_Provided material_
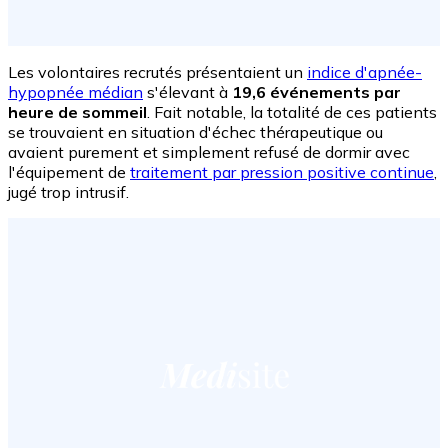
Les volontaires recrutés présentaient un
indice d'apnée-
hypopnée médian
s'élevant à
19,6 événements par
heure de sommeil
. Fait notable, la totalité de ces patients
se trouvaient en situation d'échec thérapeutique ou
avaient purement et simplement refusé de dormir avec
l'équipement de
traitement par pression positive continue
,
jugé trop intrusif.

_Work order_
The entries above are to be repeated in full, except for their pictures.

_Exercise solution_
Les volontaires recrutés présentaient un
indice d'apnée-
hypopnée médian
s'élevant à
19,6 événements par
heure de sommeil
. Fait notable, la totalité de ces patients
se trouvaient en situation d'échec thérapeutique ou
avaient purement et simplement refusé de dormir avec
l'équipement de
traitement par pression positive continue
,
jugé trop intrusif.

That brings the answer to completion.